Я полностью согласен с Мазниным, и привел его слова, потому что сам не смог бы сформулировать лучше оценку романа и самолюбования Коваля в «Шамайке», «Лодке», «АУА». Я ему по-дружески говорил:
— Убери эти строчки. Ты что, страдаешь нарциссизмом?
А он:
— Ни фига! Пусть останутся.
Каждый раз, написав новую главу «Суера-Выера», Коваль звонил мне, мы встречались, и за выпивкой устраивали «чтиво». Читал Коваль блестяще. Все, что я потом говорил, можно свести к одному слову: «чепуха».
— На кой черт тебе это? Ты вошел в литературу «Чистым Дором», «Недопеском». Это прекрасные вещи, они навсегда останутся в литературе. Не порть свой образ, не выходи из него.

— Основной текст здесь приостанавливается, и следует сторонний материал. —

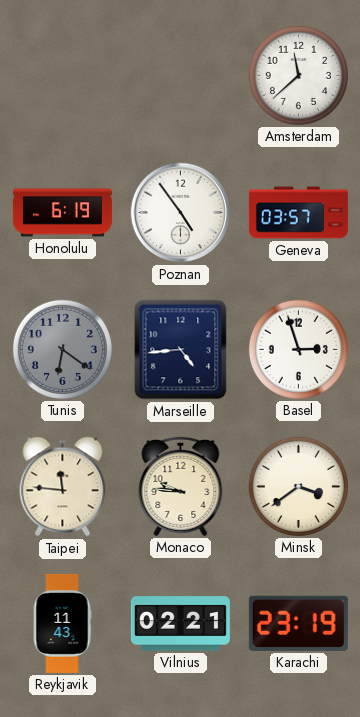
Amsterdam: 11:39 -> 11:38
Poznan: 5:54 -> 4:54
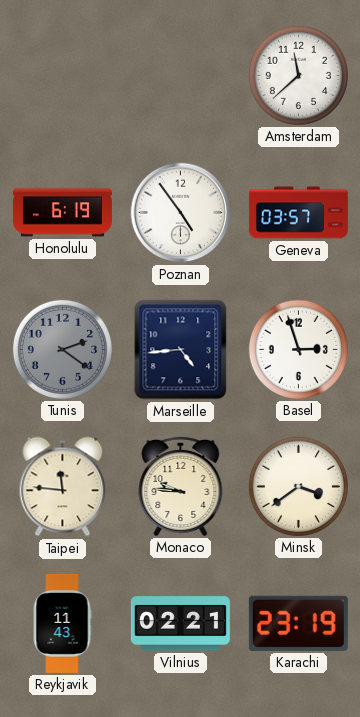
Tunis: 6:21 -> 2:21
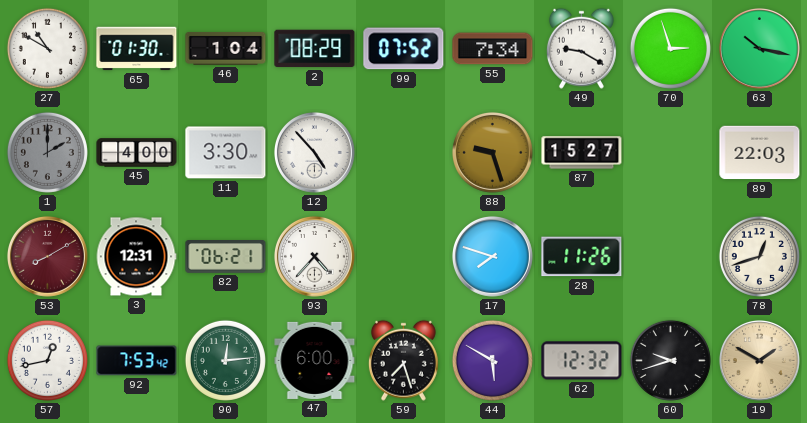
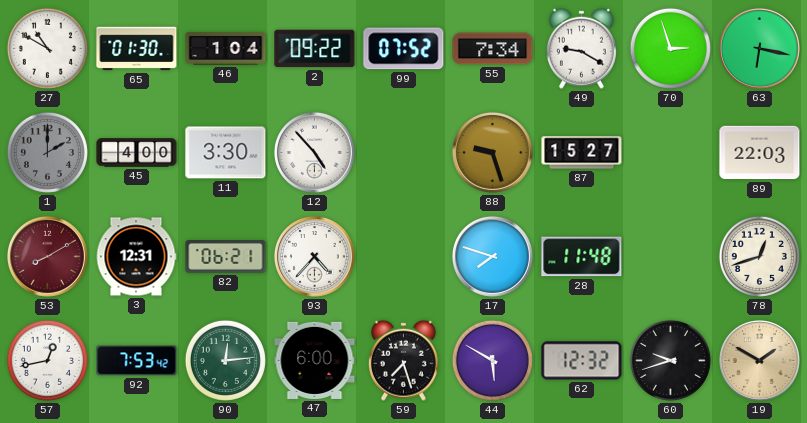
2: 08:29 -> 09:22
63: 10:17 -> 6:17
28: 11:26 -> 11:48
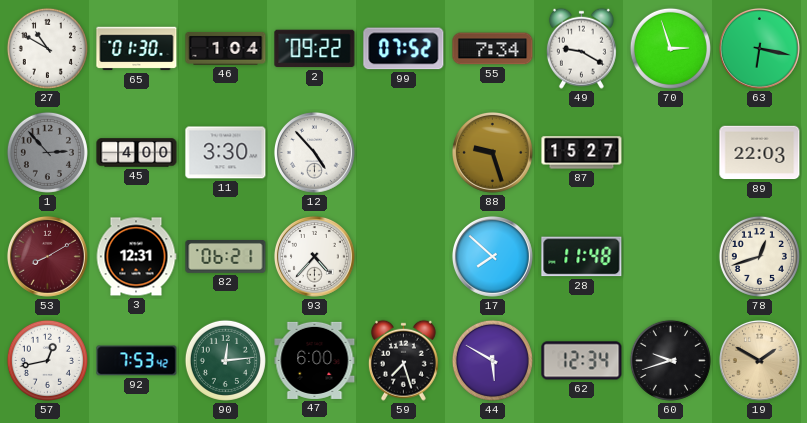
1: 2:00 -> 2:53
17: 7:48 -> 7:52
62: 12:32 -> 12:34
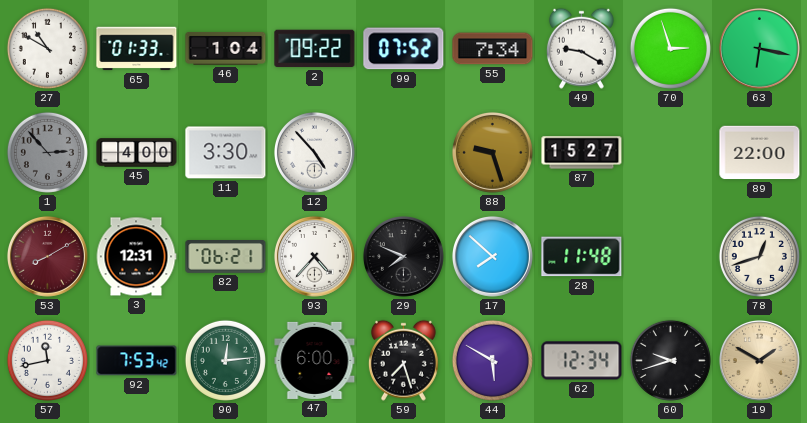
65: 01:30 -> 01:33
89: 22:03 -> 22:00
29: none -> 7:49
57: 12:43 -> 11:43
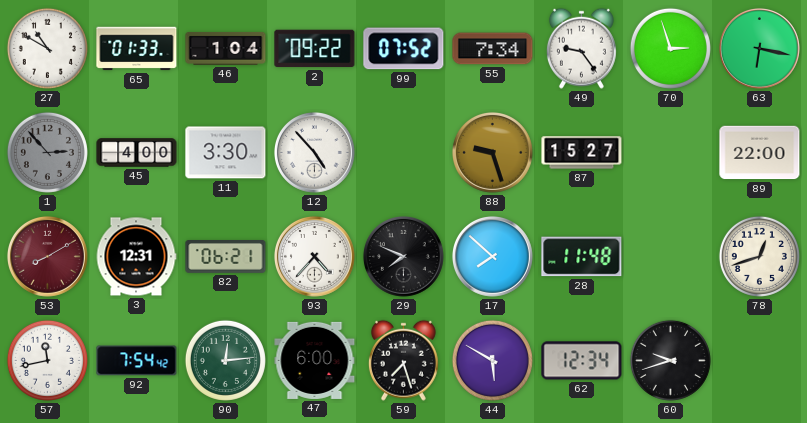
49: 9:20 -> 9:24
92: 7:53 -> 7:54
19: 1:50 -> none
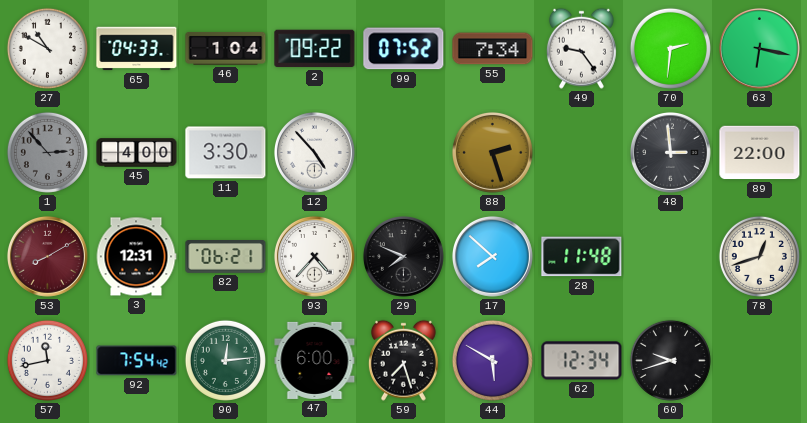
65: 01:33 -> 04:33
70: 2:57 -> 2:31
88: 9:27 -> 2:27
87: 15:27 -> none
48: none -> 2:59
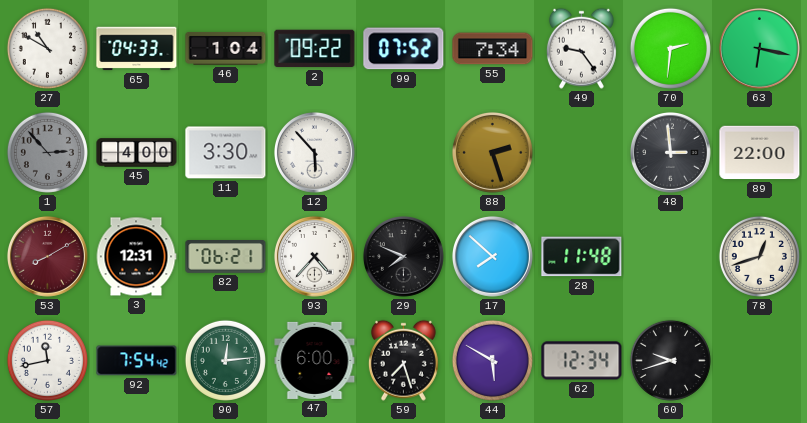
12: 4:53 -> 5:53
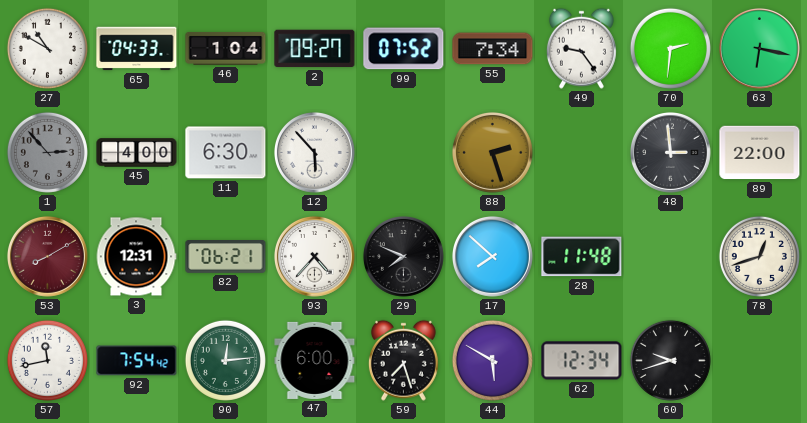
2: 09:22 -> 09:27
11: 3:30 -> 6:30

— Ты не прочувствовал, едрена вошь, — бурчал Коваль. — Это гениальная, божественная проза.
Что обидно, к «Суеру» Коваль пришел через «Лодку», несмотря на то, что «Суера» начал писать еще в институте в соавторстве с Мезиновым (и, кстати, нигде не упомянул об этом, как Маршак с «Чижом» «забыл» о Хармсе, а Заходер о Милне). «Лодку» Коваль писал (по его словам) десять лет и, насколько я помню, в первых вариантах не было ни плавающих покойников, ни летающей головы, ни желудей, когда героя зацеловывает Клара (это он вставил позднее). Повесть прекрасная, здесь и говорить нечего, но последние вставки явно лишние, они попросту выпендреж.
Что для меня необычно — Коваль начинал с модернистских стихов; затем, не без наставлений Митяева, начал писать прекрасные рассказы: «Алый», «Картофельная собака»; после чего написал, на мой взгляд, свои лучшие вещи: «Чистый Дор», «От Красных ворот», «Недопесок», очерк о Шергине, «Лодку», но под конец жизни вновь ударился в формализм.
Как-то я на своем «Запорожце» подвез убежавшего жеребенка его хозяину и написал об этом рассказ.
— У меня тоже есть рассказ о жеребенке, — заявил Коваль.
Позднее я прочитал этот опус: «… клеверище прошуршивало… о чем говорить с клевером? Скажешь глупость… Пронзительный жеребенок… Как жизнь? — спросил мужик — Да вот, иду к станции, — ответил я». И это он называл «божественной прозой». Сказать, что это плохо — отвесить Ковалю комплимент. Такие глупые выкрутасы не достойны писателя, который написал «Чистый Дор».
Коваль заслуженно слыл мастером формы, и в лучших работах он это подтверждал. Но давно известно, что форму подсказывает содержание, а когда все делается ради формы, страдает содержание. Читая свои вещи, демонстрируя знание языка, Коваль говорил:
— Каждый рассказ должен быть стихотворением в прозе.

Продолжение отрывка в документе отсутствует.